The NDP is the other party starting this election in good shape. Very different compared to the  beginning of the 2019 campaign where the NDP was polling at the same level as the Green party, around 10-12%. Singh ultimately won that battle (partially by winning the English debate) and enjoyed good momentum at the end of the campaign. It didn't translate into as many seats as they had hope but it created a strong foundation to built onto. Singh also benefits from being, by far, the most liked leader federally. If he plays his cards well, we could see a mini orange wave with the NDP gaining many seats in Ontario and BC. This could be helped by the fact the CPC isn't a 'threat' as far as forming the government is concerned, thus negating any call for 'strategic voting' the Liberals will throw around.

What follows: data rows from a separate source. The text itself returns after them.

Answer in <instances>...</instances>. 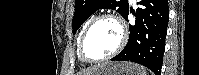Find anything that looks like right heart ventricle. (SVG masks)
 I'll use <instances>...</instances> for the list:
<instances>
[{"label": "right heart ventricle", "mask_w": 199, "mask_h": 75, "mask_svg": "<svg viewBox=\"0 0 199 75\" xmlns=\"http://www.w3.org/2000/svg\"><path fill=\"white\" fill-rule=\"evenodd\" d=\"M88 22H89V20H87V21L84 23L82 31L84 30V28L86 27V25L88 24ZM82 31H81V33H82Z\"/></svg>", "instance_id": "obj_1"}]
</instances>
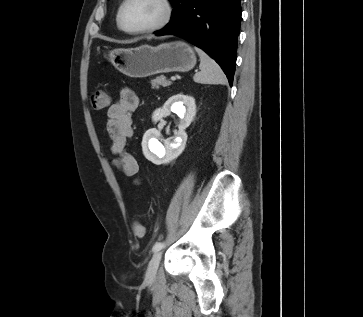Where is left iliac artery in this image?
<instances>
[{
  "instance_id": "left-iliac-artery-1",
  "label": "left iliac artery",
  "mask_w": 363,
  "mask_h": 317,
  "mask_svg": "<svg viewBox=\"0 0 363 317\" xmlns=\"http://www.w3.org/2000/svg\"><path fill=\"white\" fill-rule=\"evenodd\" d=\"M164 247V243L163 242H157L155 243V245L153 246V251L156 252V251H159L161 250L162 248Z\"/></svg>"
}]
</instances>
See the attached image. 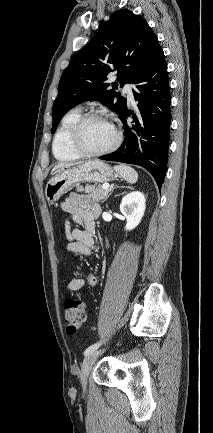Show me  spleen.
I'll use <instances>...</instances> for the list:
<instances>
[{"mask_svg":"<svg viewBox=\"0 0 213 433\" xmlns=\"http://www.w3.org/2000/svg\"><path fill=\"white\" fill-rule=\"evenodd\" d=\"M114 170L127 182L134 184L138 180V173L130 166L121 164L114 166Z\"/></svg>","mask_w":213,"mask_h":433,"instance_id":"1","label":"spleen"}]
</instances>
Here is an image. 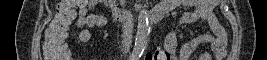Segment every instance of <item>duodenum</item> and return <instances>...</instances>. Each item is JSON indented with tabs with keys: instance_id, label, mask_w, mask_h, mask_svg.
<instances>
[{
	"instance_id": "410a0bca",
	"label": "duodenum",
	"mask_w": 267,
	"mask_h": 60,
	"mask_svg": "<svg viewBox=\"0 0 267 60\" xmlns=\"http://www.w3.org/2000/svg\"><path fill=\"white\" fill-rule=\"evenodd\" d=\"M103 2H105V3H108L109 4V6L111 7V10H112V12H113V15L115 16V17H117V16H119L120 14H122V13H125V14H127L128 16H130L129 15V12L130 11H128L127 9H125V8H120L119 6H117L116 5V0H105V1H103ZM168 9L166 8V7H162V6H157V7H153V8H151V9H149L148 11H147V16L149 17V18H151L152 20H154V21H159L161 18H162V16L165 14V12L167 11Z\"/></svg>"
}]
</instances>
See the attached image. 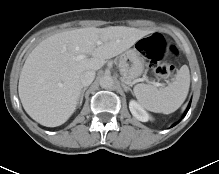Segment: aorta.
I'll list each match as a JSON object with an SVG mask.
<instances>
[{
	"label": "aorta",
	"mask_w": 219,
	"mask_h": 174,
	"mask_svg": "<svg viewBox=\"0 0 219 174\" xmlns=\"http://www.w3.org/2000/svg\"><path fill=\"white\" fill-rule=\"evenodd\" d=\"M99 83L102 88L107 89V88H111L114 85V80L111 76L105 75L101 77Z\"/></svg>",
	"instance_id": "762f6f07"
}]
</instances>
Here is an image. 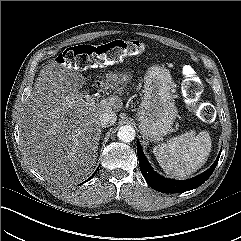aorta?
Returning <instances> with one entry per match:
<instances>
[{"mask_svg": "<svg viewBox=\"0 0 241 241\" xmlns=\"http://www.w3.org/2000/svg\"><path fill=\"white\" fill-rule=\"evenodd\" d=\"M117 136L121 141L128 143V142H131L132 140H134L135 130L133 127L128 126V125L121 126L119 128Z\"/></svg>", "mask_w": 241, "mask_h": 241, "instance_id": "obj_1", "label": "aorta"}]
</instances>
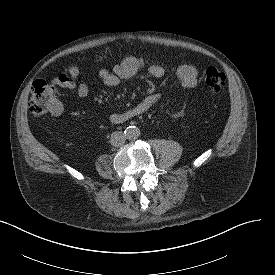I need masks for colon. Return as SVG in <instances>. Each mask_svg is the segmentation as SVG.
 Returning a JSON list of instances; mask_svg holds the SVG:
<instances>
[{
  "label": "colon",
  "mask_w": 275,
  "mask_h": 275,
  "mask_svg": "<svg viewBox=\"0 0 275 275\" xmlns=\"http://www.w3.org/2000/svg\"><path fill=\"white\" fill-rule=\"evenodd\" d=\"M205 84L212 93L220 92L225 86V74L215 67L205 71ZM57 106L56 88L45 80H36L31 88L30 112L41 117Z\"/></svg>",
  "instance_id": "obj_1"
}]
</instances>
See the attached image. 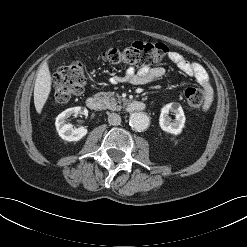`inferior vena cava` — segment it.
I'll return each instance as SVG.
<instances>
[{"label":"inferior vena cava","mask_w":247,"mask_h":247,"mask_svg":"<svg viewBox=\"0 0 247 247\" xmlns=\"http://www.w3.org/2000/svg\"><path fill=\"white\" fill-rule=\"evenodd\" d=\"M108 122L110 125H119L121 123V117L117 113H110L108 115Z\"/></svg>","instance_id":"obj_1"}]
</instances>
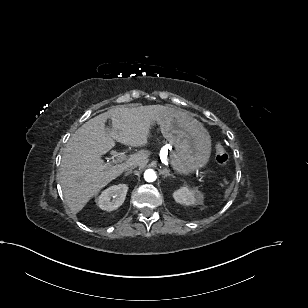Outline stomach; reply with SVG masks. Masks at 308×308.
Wrapping results in <instances>:
<instances>
[{
  "instance_id": "0dacf381",
  "label": "stomach",
  "mask_w": 308,
  "mask_h": 308,
  "mask_svg": "<svg viewBox=\"0 0 308 308\" xmlns=\"http://www.w3.org/2000/svg\"><path fill=\"white\" fill-rule=\"evenodd\" d=\"M154 122L171 143L175 152L171 164L180 174H189L203 168L209 161L211 139L208 131L187 112L172 108Z\"/></svg>"
}]
</instances>
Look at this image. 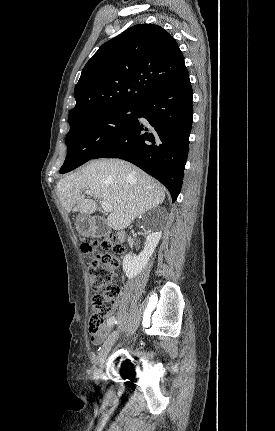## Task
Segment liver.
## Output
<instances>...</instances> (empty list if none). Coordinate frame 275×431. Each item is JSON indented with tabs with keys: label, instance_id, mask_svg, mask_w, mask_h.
I'll return each mask as SVG.
<instances>
[{
	"label": "liver",
	"instance_id": "obj_1",
	"mask_svg": "<svg viewBox=\"0 0 275 431\" xmlns=\"http://www.w3.org/2000/svg\"><path fill=\"white\" fill-rule=\"evenodd\" d=\"M87 190L93 191L97 199L112 205L107 224L118 231L127 228L136 217L165 199L164 189L156 180L120 159L91 161L57 184L60 202L68 213L90 215L96 211L97 203L82 194Z\"/></svg>",
	"mask_w": 275,
	"mask_h": 431
}]
</instances>
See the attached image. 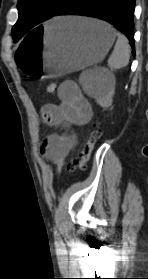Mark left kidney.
<instances>
[{"label":"left kidney","mask_w":148,"mask_h":279,"mask_svg":"<svg viewBox=\"0 0 148 279\" xmlns=\"http://www.w3.org/2000/svg\"><path fill=\"white\" fill-rule=\"evenodd\" d=\"M114 93V87L111 86L105 95L96 98V102L102 107H109L112 105Z\"/></svg>","instance_id":"1"}]
</instances>
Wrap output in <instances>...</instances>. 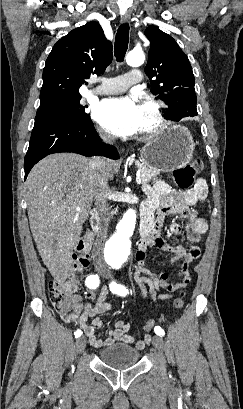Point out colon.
I'll list each match as a JSON object with an SVG mask.
<instances>
[{
  "mask_svg": "<svg viewBox=\"0 0 243 409\" xmlns=\"http://www.w3.org/2000/svg\"><path fill=\"white\" fill-rule=\"evenodd\" d=\"M203 170L201 161H193L172 172L174 183L181 189L190 188L196 176ZM93 243V236L90 233L84 234L78 245L77 252L73 256L70 264L69 278L65 281H52L49 284V294L51 302L57 313L66 321H74L78 311L73 301V294L78 288L77 276L89 266V255ZM184 305V293L182 292L173 301L174 309H181ZM154 319L148 320L144 325L145 331H150L156 327Z\"/></svg>",
  "mask_w": 243,
  "mask_h": 409,
  "instance_id": "1",
  "label": "colon"
}]
</instances>
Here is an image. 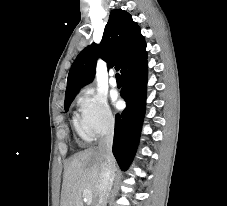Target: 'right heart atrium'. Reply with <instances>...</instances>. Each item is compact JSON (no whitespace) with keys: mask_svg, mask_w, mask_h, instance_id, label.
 <instances>
[{"mask_svg":"<svg viewBox=\"0 0 227 206\" xmlns=\"http://www.w3.org/2000/svg\"><path fill=\"white\" fill-rule=\"evenodd\" d=\"M81 124L91 138H97L113 129L115 118L107 99L92 88L83 89L77 97Z\"/></svg>","mask_w":227,"mask_h":206,"instance_id":"d8ad5b80","label":"right heart atrium"}]
</instances>
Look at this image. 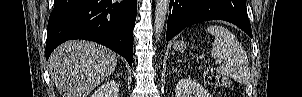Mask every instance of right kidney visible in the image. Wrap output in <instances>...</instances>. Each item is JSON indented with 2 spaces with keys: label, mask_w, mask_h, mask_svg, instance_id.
<instances>
[{
  "label": "right kidney",
  "mask_w": 302,
  "mask_h": 97,
  "mask_svg": "<svg viewBox=\"0 0 302 97\" xmlns=\"http://www.w3.org/2000/svg\"><path fill=\"white\" fill-rule=\"evenodd\" d=\"M119 84L116 81H107L97 91H95L92 97H118Z\"/></svg>",
  "instance_id": "right-kidney-1"
}]
</instances>
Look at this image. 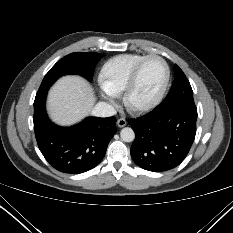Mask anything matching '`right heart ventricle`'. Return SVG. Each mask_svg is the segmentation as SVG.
<instances>
[{"mask_svg":"<svg viewBox=\"0 0 233 233\" xmlns=\"http://www.w3.org/2000/svg\"><path fill=\"white\" fill-rule=\"evenodd\" d=\"M143 57L142 54H121L106 61L98 77L101 88L111 95L121 94L132 70Z\"/></svg>","mask_w":233,"mask_h":233,"instance_id":"1","label":"right heart ventricle"}]
</instances>
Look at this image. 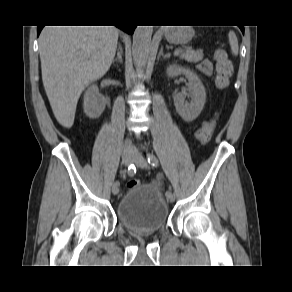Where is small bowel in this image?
I'll list each match as a JSON object with an SVG mask.
<instances>
[{
  "mask_svg": "<svg viewBox=\"0 0 292 292\" xmlns=\"http://www.w3.org/2000/svg\"><path fill=\"white\" fill-rule=\"evenodd\" d=\"M198 69L205 75L210 76L213 72V65L212 63L205 59L202 60L199 64H198Z\"/></svg>",
  "mask_w": 292,
  "mask_h": 292,
  "instance_id": "small-bowel-1",
  "label": "small bowel"
}]
</instances>
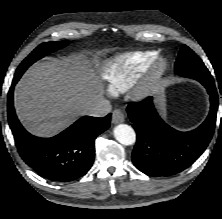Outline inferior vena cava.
Wrapping results in <instances>:
<instances>
[{"instance_id":"inferior-vena-cava-1","label":"inferior vena cava","mask_w":222,"mask_h":219,"mask_svg":"<svg viewBox=\"0 0 222 219\" xmlns=\"http://www.w3.org/2000/svg\"><path fill=\"white\" fill-rule=\"evenodd\" d=\"M112 110V106L108 100H101L97 104L90 107L86 114L95 117H104Z\"/></svg>"}]
</instances>
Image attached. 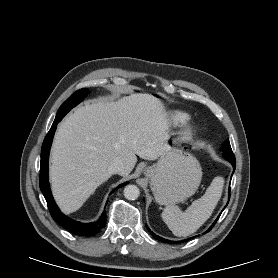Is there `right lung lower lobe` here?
Returning a JSON list of instances; mask_svg holds the SVG:
<instances>
[{
    "label": "right lung lower lobe",
    "instance_id": "98d812e1",
    "mask_svg": "<svg viewBox=\"0 0 278 278\" xmlns=\"http://www.w3.org/2000/svg\"><path fill=\"white\" fill-rule=\"evenodd\" d=\"M64 116H56L51 129L49 130L48 134L46 135L42 149H41V167H40V189L47 201L49 211L51 213V216L53 219L59 223L61 226H63L68 231L76 234V235H83V236H90L93 234H96L99 232L102 228L106 225V212L104 211L100 218L96 222L92 223H80L77 221H74L64 214L60 212L58 207L56 206L54 199L52 197L49 183H48V158H49V151L52 143V139L54 136V132L56 130L58 122L61 121V119ZM127 184L123 183L116 187L114 191L122 186H125Z\"/></svg>",
    "mask_w": 278,
    "mask_h": 278
}]
</instances>
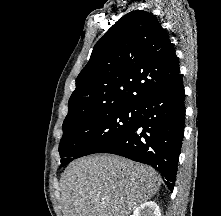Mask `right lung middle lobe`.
Returning <instances> with one entry per match:
<instances>
[{"label":"right lung middle lobe","instance_id":"dd1d6c3e","mask_svg":"<svg viewBox=\"0 0 221 216\" xmlns=\"http://www.w3.org/2000/svg\"><path fill=\"white\" fill-rule=\"evenodd\" d=\"M138 106L104 109L80 121L63 125L59 144L61 166L93 153H99L127 132L136 122Z\"/></svg>","mask_w":221,"mask_h":216}]
</instances>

The Green party is collapsing in front of our eyes with a party actively sabotaging the efforts of its new elected leader. This is spectacular to witness but sad democratically. They already lost one MP (Fredericton) who decided she wanted to keep her seat and run for the Liberals (shameful but whatever) and they could well end up with only one elected MP, Elizabeth May, the former leader. I can't see this party getting its shit together during the next 4 weeks and I think the only real question is who benefits from the collapse, the Liberals or the NDP? Polls don't necessarily agree on that front.

Finally, the Bloc is polling significantly lower than in 2019 but things could change quickly. Blanchet is still liked and the Bloc as well. If the election becomes a question about giving Trudeau a majority, the Bloc would be ideally positioned. Blanchet also has the benefit of being able to campaign in Quebec every day while Trudeau will need to spend a lot of time elsewhere. My guess is the Bloc has the objective to regain some or the urban ridings it should have won in 2019 (Hochelaga, ridings on the south shore of Montreal). The Bloc could be under threat of the Conservatives if they were to increase in Quebec (both parties do share part of the electorate) but O'Toole's French is too weak in my opinion for him to make major inroads in La Belle Province. Also, as mentioned previously, the CPC will likely play defense for most of the election. That means spending more time in Ontario and BC than in Quebec.

Alright, that's all for now. Happy election!